(Beginning of Records shown)

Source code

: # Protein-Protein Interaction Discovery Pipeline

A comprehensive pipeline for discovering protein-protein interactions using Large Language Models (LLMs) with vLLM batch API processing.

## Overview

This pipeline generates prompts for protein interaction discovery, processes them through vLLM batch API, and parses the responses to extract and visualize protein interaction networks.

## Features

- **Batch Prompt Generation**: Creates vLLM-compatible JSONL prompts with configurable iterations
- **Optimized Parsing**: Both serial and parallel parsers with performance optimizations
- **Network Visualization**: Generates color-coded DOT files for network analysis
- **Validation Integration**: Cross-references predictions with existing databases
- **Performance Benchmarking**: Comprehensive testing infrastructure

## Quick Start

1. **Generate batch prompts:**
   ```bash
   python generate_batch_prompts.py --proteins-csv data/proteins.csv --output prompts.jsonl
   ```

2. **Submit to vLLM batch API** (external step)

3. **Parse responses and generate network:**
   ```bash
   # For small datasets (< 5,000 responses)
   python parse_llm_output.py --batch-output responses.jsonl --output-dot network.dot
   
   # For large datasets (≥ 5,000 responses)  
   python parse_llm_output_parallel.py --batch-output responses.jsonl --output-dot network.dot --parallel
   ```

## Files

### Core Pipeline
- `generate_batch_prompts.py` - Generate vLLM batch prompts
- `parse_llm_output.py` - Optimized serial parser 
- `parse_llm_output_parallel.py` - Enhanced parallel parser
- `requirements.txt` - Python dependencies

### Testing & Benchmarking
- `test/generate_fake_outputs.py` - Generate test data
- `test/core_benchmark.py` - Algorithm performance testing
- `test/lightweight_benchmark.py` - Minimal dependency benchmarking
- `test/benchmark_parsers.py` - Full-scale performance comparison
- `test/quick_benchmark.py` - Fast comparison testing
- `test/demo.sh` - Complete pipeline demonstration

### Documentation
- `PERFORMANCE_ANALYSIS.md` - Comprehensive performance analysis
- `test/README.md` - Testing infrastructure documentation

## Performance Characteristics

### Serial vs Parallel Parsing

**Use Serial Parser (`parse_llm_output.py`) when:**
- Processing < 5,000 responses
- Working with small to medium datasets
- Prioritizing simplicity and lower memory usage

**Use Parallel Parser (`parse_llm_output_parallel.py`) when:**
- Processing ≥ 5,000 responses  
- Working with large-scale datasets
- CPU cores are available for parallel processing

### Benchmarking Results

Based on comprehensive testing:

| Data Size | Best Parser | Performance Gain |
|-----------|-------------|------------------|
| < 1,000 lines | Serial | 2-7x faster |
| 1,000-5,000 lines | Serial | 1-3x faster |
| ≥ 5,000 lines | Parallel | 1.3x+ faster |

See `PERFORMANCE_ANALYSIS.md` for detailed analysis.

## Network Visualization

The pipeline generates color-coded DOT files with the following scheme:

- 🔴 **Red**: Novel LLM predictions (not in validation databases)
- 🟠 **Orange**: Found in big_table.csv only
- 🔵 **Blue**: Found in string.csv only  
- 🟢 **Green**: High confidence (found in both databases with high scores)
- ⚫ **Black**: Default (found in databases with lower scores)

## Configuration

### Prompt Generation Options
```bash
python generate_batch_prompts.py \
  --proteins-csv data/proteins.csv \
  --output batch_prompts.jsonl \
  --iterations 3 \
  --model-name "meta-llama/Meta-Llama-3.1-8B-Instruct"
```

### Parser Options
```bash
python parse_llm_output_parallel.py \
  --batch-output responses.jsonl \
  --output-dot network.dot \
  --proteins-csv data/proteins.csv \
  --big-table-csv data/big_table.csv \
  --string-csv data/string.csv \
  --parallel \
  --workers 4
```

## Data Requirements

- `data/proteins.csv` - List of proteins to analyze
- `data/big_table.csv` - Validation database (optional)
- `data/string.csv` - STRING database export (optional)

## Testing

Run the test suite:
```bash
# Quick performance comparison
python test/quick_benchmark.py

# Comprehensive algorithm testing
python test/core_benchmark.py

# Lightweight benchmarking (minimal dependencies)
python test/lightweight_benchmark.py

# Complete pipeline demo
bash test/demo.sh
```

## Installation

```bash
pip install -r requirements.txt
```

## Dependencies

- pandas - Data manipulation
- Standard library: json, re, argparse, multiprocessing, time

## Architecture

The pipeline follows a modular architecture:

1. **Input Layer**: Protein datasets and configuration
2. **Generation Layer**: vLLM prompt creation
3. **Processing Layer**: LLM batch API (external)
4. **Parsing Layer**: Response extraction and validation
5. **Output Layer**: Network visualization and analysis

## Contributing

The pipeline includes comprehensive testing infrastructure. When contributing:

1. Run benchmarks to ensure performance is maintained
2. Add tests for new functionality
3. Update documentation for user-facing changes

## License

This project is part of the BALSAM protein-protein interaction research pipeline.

(End of Records shown)

Exercise brief: Each line of the data in which the string "datasets" appears needs to be copied.

Result:
   # For small datasets (< 5,000 responses)
   # For large datasets (≥ 5,000 responses)  
- Working with small to medium datasets
- Working with large-scale datasets
1. **Input Layer**: Protein datasets and configuration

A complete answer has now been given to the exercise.